En ocasiones, es cierto, la diplomacia no se despliega exitosamente. La guerra es un triunfo de la fuerza. La diplomacia intenta aproximar, aunque no siempre lo logre. A veces se convierte en un bastión de posiciones. En muchas ocasiones, anécdotas de valijas e inmunidades han trascendido fronteras público-privadas. Y luego están algunos incidentes de protagonismos, recursos y margen de acción. Sin embargo, nada de esto la deslegitima.

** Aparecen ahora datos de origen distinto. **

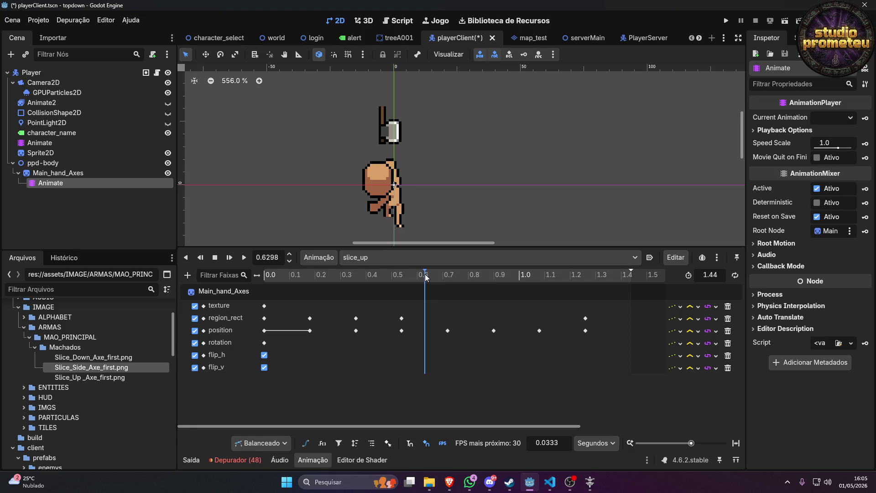
pyautogui.moveTo(426, 277)
pyautogui.mouseDown()
pyautogui.moveTo(384, 275)
pyautogui.moveTo(417, 279)
pyautogui.mouseUp()
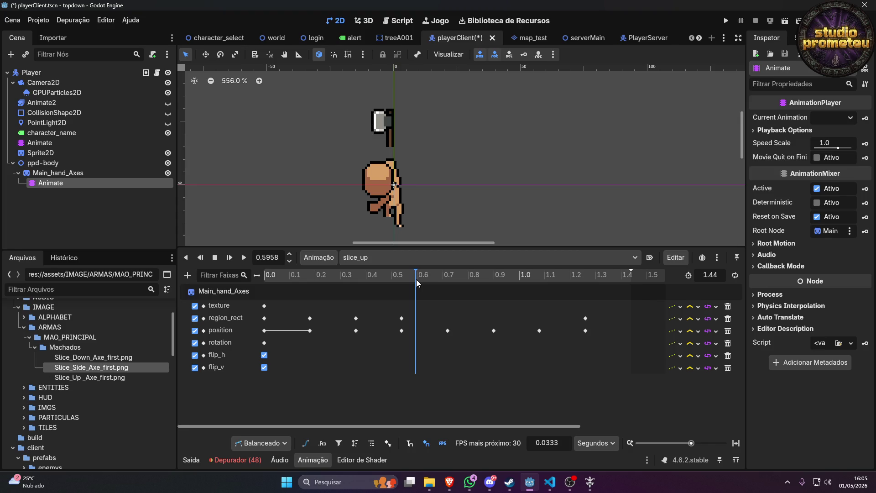
pyautogui.moveTo(416, 279); pyautogui.dragTo(402, 281)
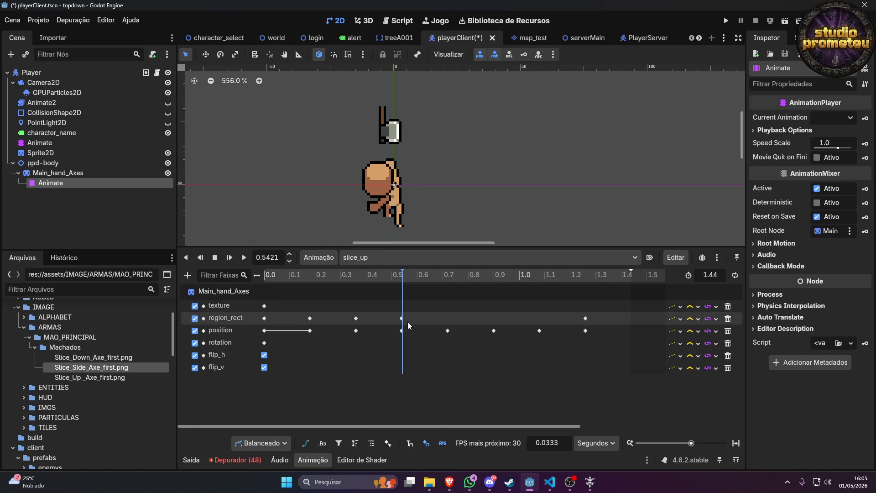
# Set the playhead to 0.54 s and drag the axe down 5 px to (-1, -18).
pyautogui.scroll(3, 404, 330)
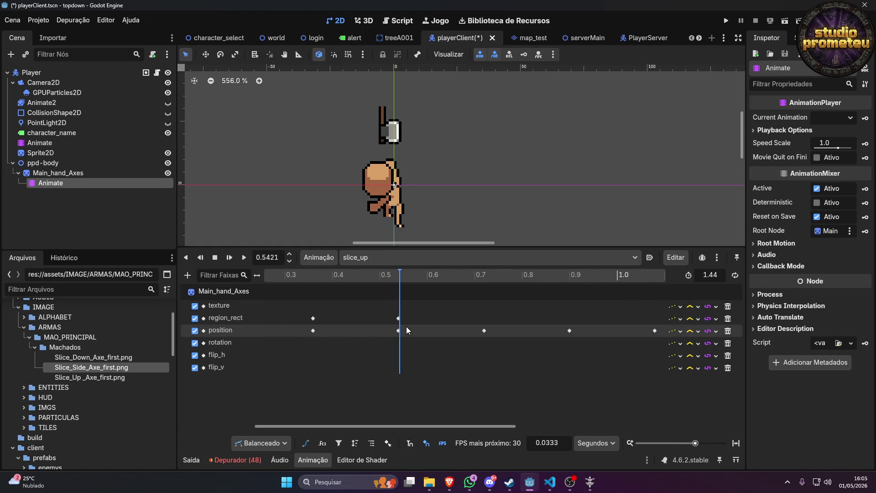
pyautogui.scroll(3, 397, 288)
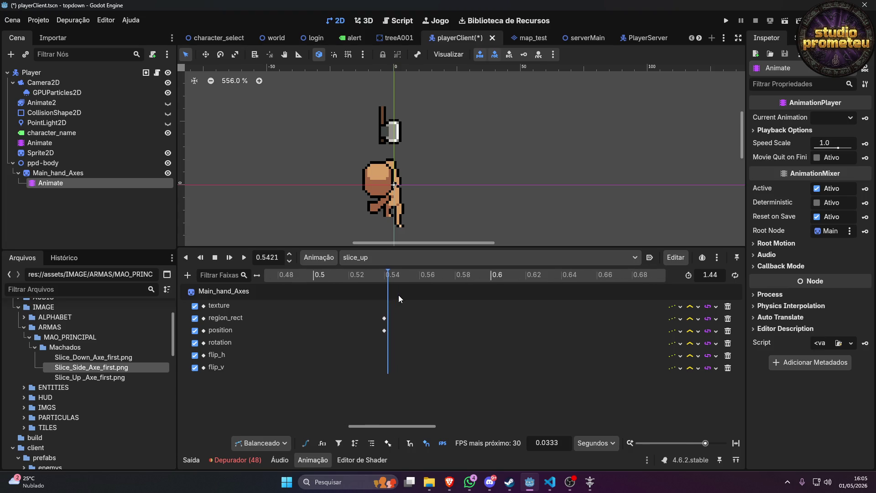
pyautogui.moveTo(389, 276); pyautogui.dragTo(388, 279)
pyautogui.press('BackSpace')
pyautogui.press('BackSpace')
pyautogui.press('Return')
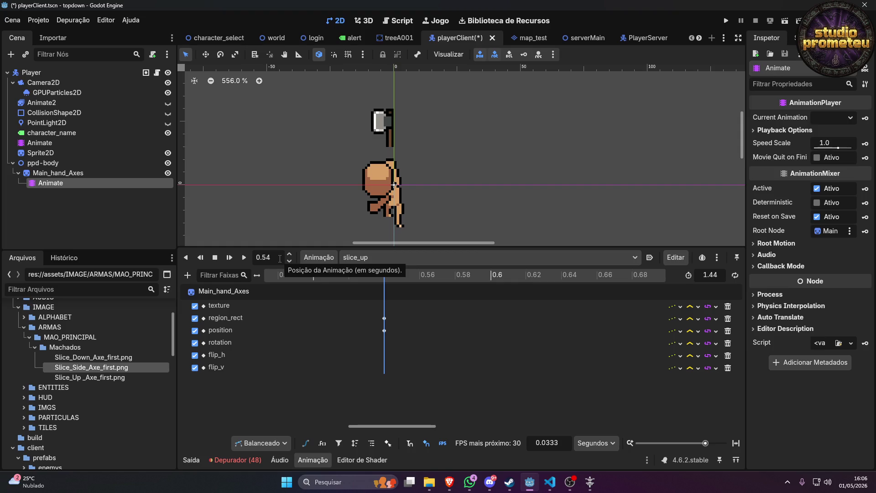
pyautogui.scroll(7, 387, 153)
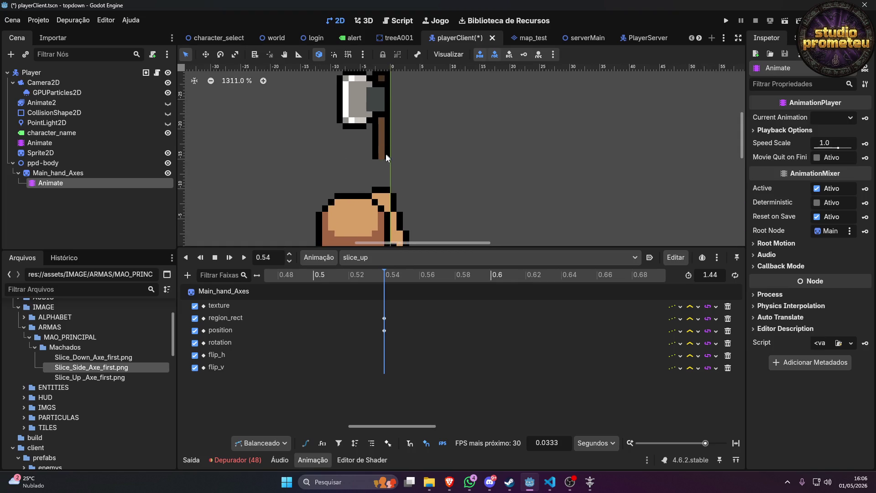
pyautogui.moveTo(382, 142); pyautogui.dragTo(384, 184)
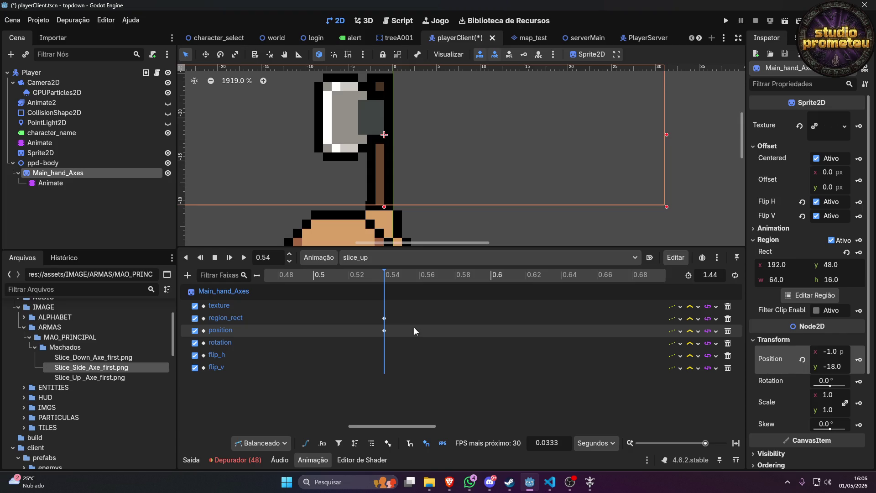
pyautogui.scroll(-5, 414, 335)
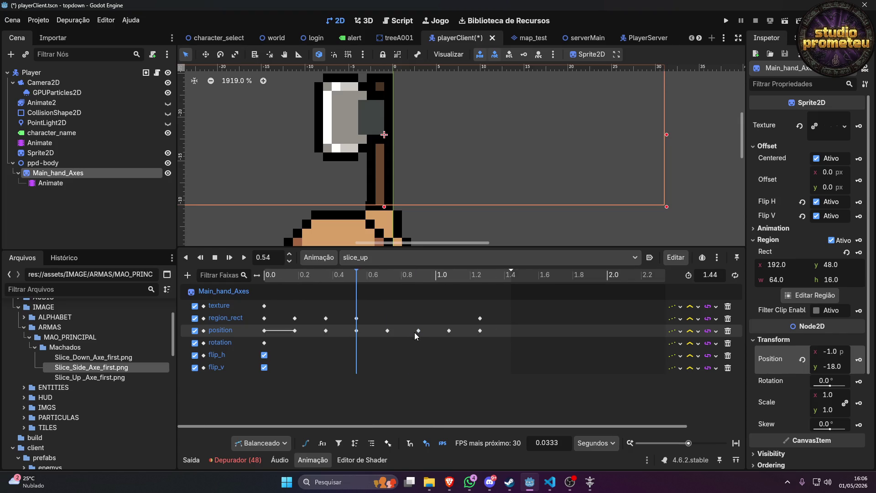
pyautogui.moveTo(338, 279); pyautogui.dragTo(384, 276)
pyautogui.click(40, 143)
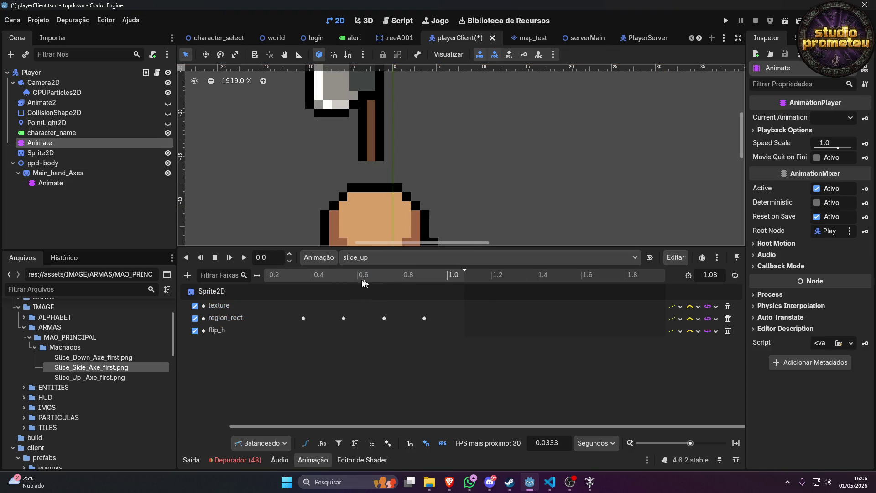
pyautogui.click(327, 279)
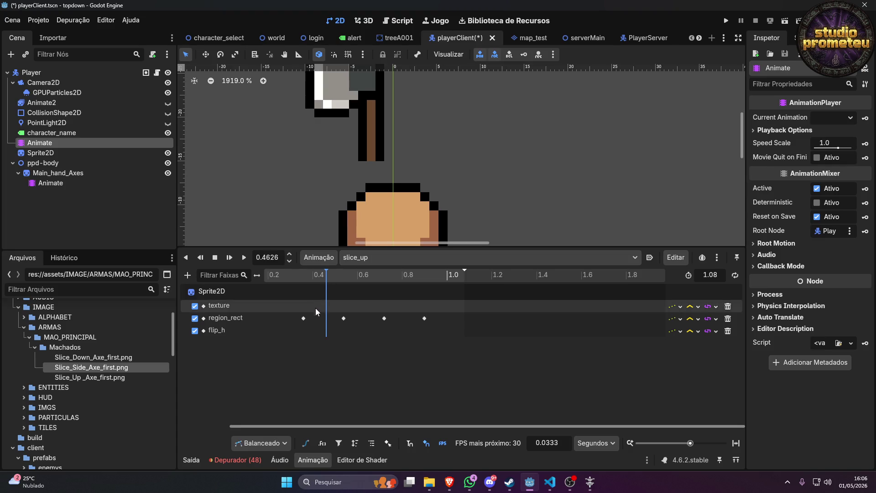
pyautogui.click(304, 319)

Si pensamos en los desafíos que debe maniobrar —el azar, los factores interculturales, la estrategia del cálculo, la toma de decisiones, la desinformación, etc.— vemos que la diplomacia, como una báscula, debe interpretar correctamente el contexto, prevalecer ante embrollos de poderes, descifrar silencios y juegos de contrarios, recurrir a la lista de ciencias auxiliares y formular juicios lo más certeros posibles. Esos juicios que distinguen y diferencian, incluyen y descartan, y que son “rigurosamente objetivos” pero con avisos de subjetividad. Hay razones de sobra para concluir que la diplomacia tiene razón de ser.

Y no se reduce solo a tecnicismos. Se complementa con el calor humano, el don de gentes y la receptividad, acompañados de flexibilidad intelectual y un canon literario. La dosis requerida de disciplina se traduce en un carácter firme y especialmente diligente, prudente y discreto, que va tejiendo su espíritu, el de inspirar confianza… con pizcas de reserva.

Por ello, releo a Simone Weil (1909-1943). En La Ilíada o el poema de la fuerza, el encuentro entre Aquiles y Príamo relata, con desaliento y belleza, un juego de fuerzas y cegueras que, con nihilismo catastrófico, terminan con los hombres, evidenciando que somos solo interés y fuerza. Pero, siendo la naturaleza humana tan frágil y compleja, la fuerza, en tanto que un espejismo e ilusión, no lo es todo. También somos la voluntad de conciliar y crear posibilidades (poder). Cuando Henry Kissinger escribe: “Los líderes actuales conocen la historia de las guerras, pero no las vivieron”, no pretendía ver líderes combatiendo en Irak ni llamaba a la reclusión obligatoria; recalcaba la preocupación compartida en The Tragic Mind (Robert Kaplan, nacido en 1952) sobre la necesidad de minimizar los límites de la fuerza. Puesto que ningún sistema humano, político ni tecnológico funciona sin un margen de error, hay que ser conscientes del “mundo de las limitaciones”, tanto humanas como físicas.

Ante el intento recurrente de solucionar los problemas con la fuerza, que lleva siempre a la derrota, aun en tiempos críticos como los de Shevardnadze y Shultz, el canal diplomático está presente y, entre realismo y humanismo, persiste en su espíritu de conciliar escenarios.

La autora es doctora en Relaciones Internacionales.